Mesures de sécurité prises

En avril 2007, le BST a adressé à Transports Canada l'avis de sécurité ferroviaire 02-07, dans lequel il était question de l'état des voies de la subdivision Montréal. L'avis signalait que l'assujettissement imparfait des rails de la subdivision avait pu jouer un rôle dans l'accident.

En juin 2007, Transports Canada a répondu à l'avis, et a précisé que des inspecteurs de la Direction de la sécurité ferroviaire de Transports Canada avaient inspecté la voie et que la CSX avait décidé volontairement de limiter la vitesse à 10 mi/h dans plusieurs tronçons de la subdivision.
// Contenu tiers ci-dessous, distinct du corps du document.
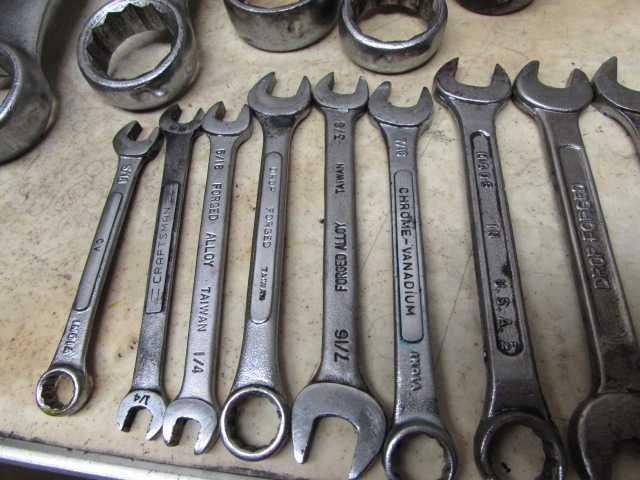
Where is `bench`? bench is located at coordinates (76, 202).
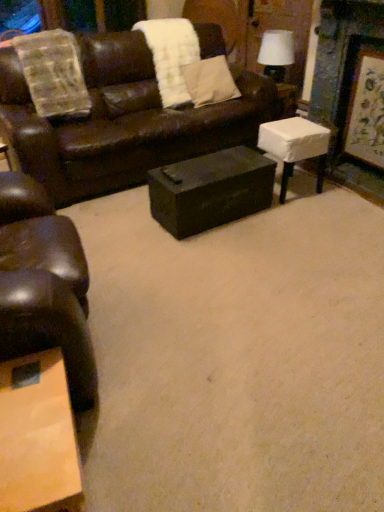
This screenshot has width=384, height=512. Find the location of `free area in between shiny brown leather chair at left and white fabric-covered stool at right, the second table in the left-to-right sequence`. free area in between shiny brown leather chair at left and white fabric-covered stool at right, the second table in the left-to-right sequence is located at coordinates (183, 273).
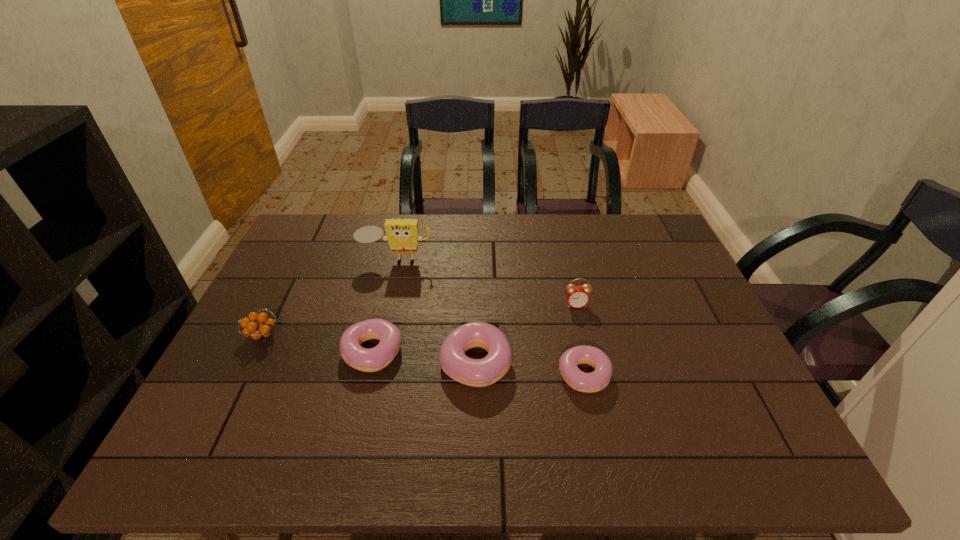
In order to click on the second shortest doughnut in this screenshot , I will do `click(374, 359)`.

You are a GUI agent. You are given a task and a screenshot of the screen. Output one action in this format:
    pyautogui.click(x=<x>, y=<y>)
    Task: Click on the second doughnut from right to left
    The height and width of the screenshot is (540, 960).
    Given the screenshot: What is the action you would take?
    pyautogui.click(x=483, y=372)

At what (x,y) coordinates should I click in order to perform the action: click on the shortest doughnut. Please return your answer as a coordinate pair (x, y). Looking at the image, I should click on (597, 380).

Locate an element on the screen. The image size is (960, 540). the rightmost doughnut is located at coordinates coord(597,380).

Locate an element on the screen. the farthest object is located at coordinates (402, 235).

The image size is (960, 540). I want to click on sponge, so click(402, 235).

The height and width of the screenshot is (540, 960). Find the location of `the second farthest object`. the second farthest object is located at coordinates (577, 297).

Find the location of a particular element. The image size is (960, 540). the fifth shortest object is located at coordinates (577, 297).

Image resolution: width=960 pixels, height=540 pixels. In order to click on the leftmost object in this screenshot , I will do `click(260, 330)`.

At what (x,y) coordinates should I click in order to perform the action: click on vacant area situated 0.060m on the left of the leftmost doughnut. Please return your answer as a coordinate pair (x, y). Looking at the image, I should click on (319, 352).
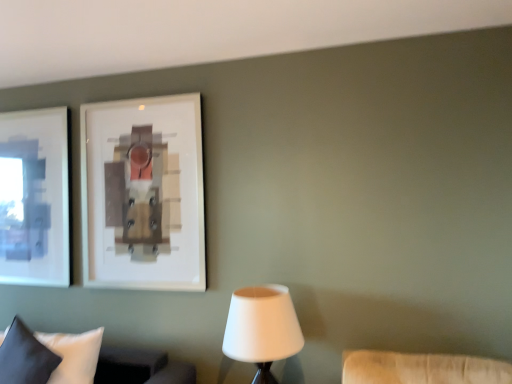
Question: Is dark blue fabric pillow at lower left smaller than white fabric pillow at lower left?

Choices:
 (A) no
 (B) yes

Answer: (B)

Question: Could white fabric pillow at lower left be considered to be inside dark blue fabric pillow at lower left?

Choices:
 (A) no
 (B) yes

Answer: (A)

Question: Is dark blue fabric pillow at lower left looking in the opposite direction of white fabric pillow at lower left?

Choices:
 (A) yes
 (B) no

Answer: (A)

Question: Is dark blue fabric pillow at lower left not inside white fabric pillow at lower left?

Choices:
 (A) yes
 (B) no

Answer: (B)

Question: Considering the relative sizes of dark blue fabric pillow at lower left and white fabric pillow at lower left in the image provided, is dark blue fabric pillow at lower left thinner than white fabric pillow at lower left?

Choices:
 (A) yes
 (B) no

Answer: (A)

Question: Does dark blue fabric pillow at lower left appear on the left side of white fabric pillow at lower left?

Choices:
 (A) yes
 (B) no

Answer: (A)

Question: Is white matte lampshade at lower center bigger than white fabric pillow at lower left?

Choices:
 (A) yes
 (B) no

Answer: (A)

Question: Is white matte lampshade at lower center looking in the opposite direction of white fabric pillow at lower left?

Choices:
 (A) no
 (B) yes

Answer: (A)

Question: Can you confirm if white matte lampshade at lower center is positioned to the right of white fabric pillow at lower left?

Choices:
 (A) no
 (B) yes

Answer: (B)

Question: Can you confirm if white matte lampshade at lower center is positioned to the left of white fabric pillow at lower left?

Choices:
 (A) yes
 (B) no

Answer: (B)

Question: Does white matte lampshade at lower center have a smaller size compared to white fabric pillow at lower left?

Choices:
 (A) no
 (B) yes

Answer: (A)

Question: From the image's perspective, does white matte lampshade at lower center appear lower than white fabric pillow at lower left?

Choices:
 (A) yes
 (B) no

Answer: (B)

Question: Can we say dark blue fabric pillow at lower left lies outside white matte lampshade at lower center?

Choices:
 (A) yes
 (B) no

Answer: (A)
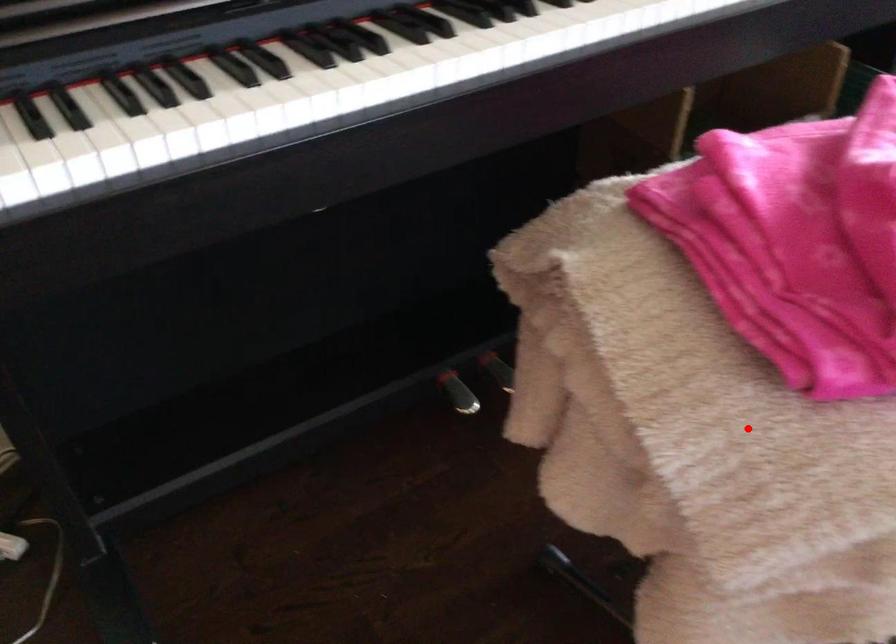
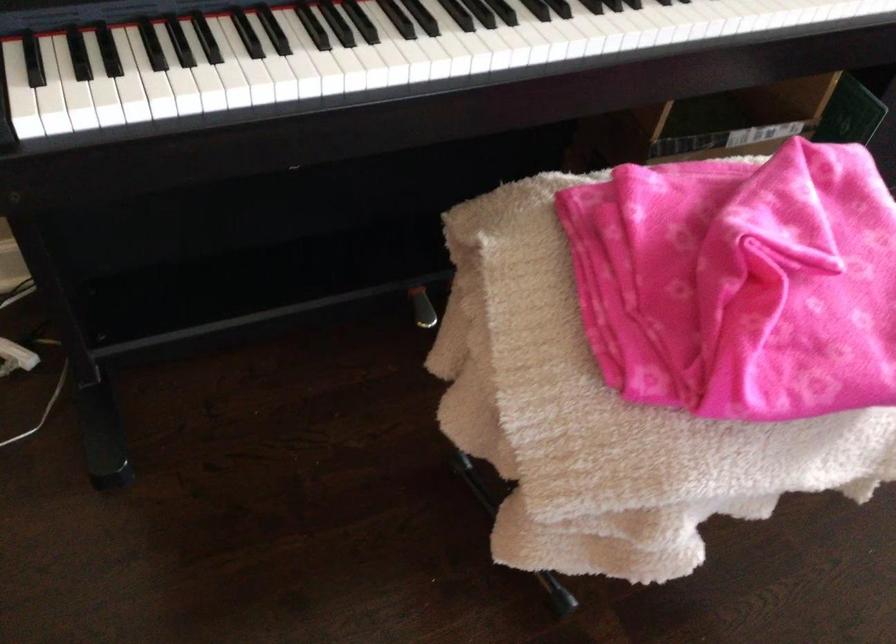
In the second image, find the point that corresponds to the highlighted location in the first image.

(571, 406)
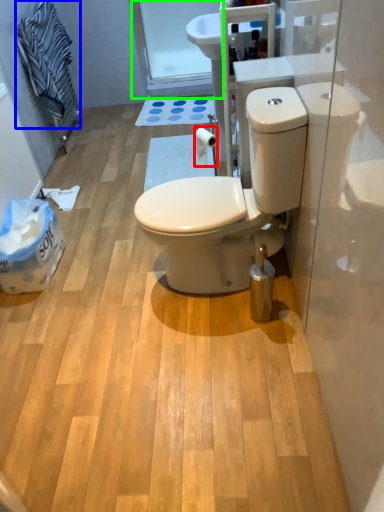
Question: Based on their relative distances, which object is farther from toilet paper (highlighted by a red box)? Choose from laundry (highlighted by a blue box) and glass door (highlighted by a green box).

Choices:
 (A) laundry
 (B) glass door

Answer: (B)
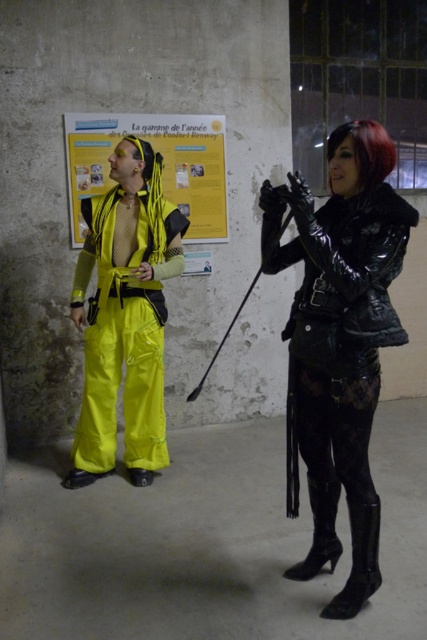
Does black patent leather boot at lower center appear under short red hair at upper right?

Yes.

Between black patent leather boot at lower center and short red hair at upper right, which one has less height?

short red hair at upper right is shorter.

This screenshot has height=640, width=427. What do you see at coordinates (319, 531) in the screenshot?
I see `black patent leather boot at lower center` at bounding box center [319, 531].

Identify the location of black patent leather boot at lower center. The image size is (427, 640). (319, 531).

Does point (111, 317) come in front of point (181, 150)?

Yes, point (111, 317) is in front of point (181, 150).

Who is higher up, neon yellow fabric pants at left or yellow paper poster at upper center?

Positioned higher is yellow paper poster at upper center.

Between point (143, 148) and point (192, 200), which one is positioned in front?

Point (143, 148) is in front.

Identify the location of neon yellow fabric pants at left. (125, 316).

Can you confirm if glossy black leather jacket at right is positioned below neon yellow fabric pants at left?

Indeed, glossy black leather jacket at right is positioned under neon yellow fabric pants at left.

Does glossy black leather jacket at right have a greater width compared to neon yellow fabric pants at left?

No, glossy black leather jacket at right is not wider than neon yellow fabric pants at left.

Where is `glossy black leather jacket at right`? The height and width of the screenshot is (640, 427). glossy black leather jacket at right is located at coordinates (342, 337).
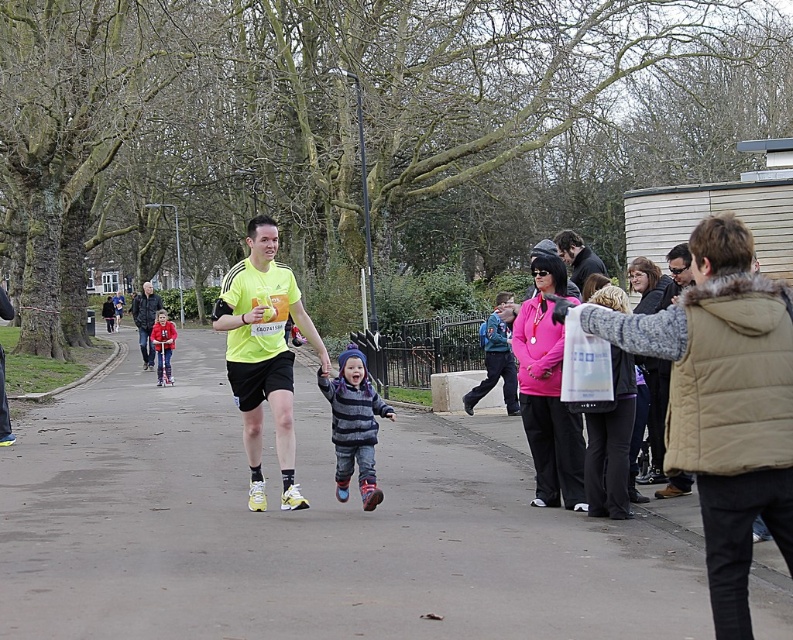
Between yellow matte running shirt at center and matte pink sweater at center, which one has less height?

matte pink sweater at center

Is yellow matte running shirt at center closer to camera compared to matte pink sweater at center?

Yes, it is.

Where is `yellow matte running shirt at center`? Image resolution: width=793 pixels, height=640 pixels. yellow matte running shirt at center is located at coordinates (263, 353).

Which of these two, pink fleece jacket at center or striped fleece jacket at center, stands shorter?

striped fleece jacket at center is shorter.

Locate an element on the screen. pink fleece jacket at center is located at coordinates (546, 394).

The width and height of the screenshot is (793, 640). In order to click on pink fleece jacket at center in this screenshot , I will do `click(546, 394)`.

The width and height of the screenshot is (793, 640). Describe the element at coordinates (305, 531) in the screenshot. I see `smooth asphalt road at center` at that location.

Can you confirm if smooth asphalt road at center is positioned below red fleece jacket at center?

Yes, smooth asphalt road at center is below red fleece jacket at center.

Image resolution: width=793 pixels, height=640 pixels. I want to click on smooth asphalt road at center, so click(305, 531).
En 2007, la CSX a fait exécuter des travaux de remise en état des voies de la subdivision Montréal entre la frontière du Canada (point milliaire 183,2) et Beauharnois (point milliaire 225,2), soit la limite du réseau exploité par la CSX au Canada. Pour les besoins de la remise en état, la compagnie a fait faire des travaux de nivellement de la voie et a procédé à l'installation de longs rails soudés sur une distance d'environ 3800 pieds, elle a fait épandre 7000 tonnes de ballast et a fait poser 13 000 traverses et 10 000 anticheminants. Des anticheminants additionnels ont été posés sur les voies d'accès nord du triage Huntingdon, étant donné qu'il s'agit d'un secteur où les trains ralentissent. La géométrie de la voie a été contrôlée à deux reprises et, lors d'une des inspections, on aussi utilisé le système de mesure de l'écartement des voies sous charge pour vérifier la résistance latérale de la voie.

Le présent rapport met un terme à l'enquête du Bureau de la sécurité des transports du Canada (BST) sur cet événement. Le Bureau a autorisé la publication du rapport le 30 janvier 2008.


1. Toutes les heures sont exprimées en heure avancée de l'Est.

2. Le terme « rails en compression » renvoie à une section de rails éclissés dont l'espacement à l'extrémité des joints est resserré.

3. Phénomène qui se produit quand le rail ou un joint se rompt à cause d'un effort de traction excessif et se fragmente.

4. Le manuel d'entretien de la voie (Maintenance-of-Way Field Manual) de la CSX exige qu'on remplisse un rapport sur les dérangements de la voie (Track Disturbance Report) chaque fois qu'une rupture d'éclissage ou un gauchissement de la voie se produit et qu'on doit ajouter ou retirer un bout de rail.

5. La température de contrainte nulle est la température à laquelle le rail est libre, c'est-à-dire quand il ne subit aucun effort de compression ou de tension.

6. Terme de l'industrie qui décrit le mouvement ou le cheminement longitudinal du rail.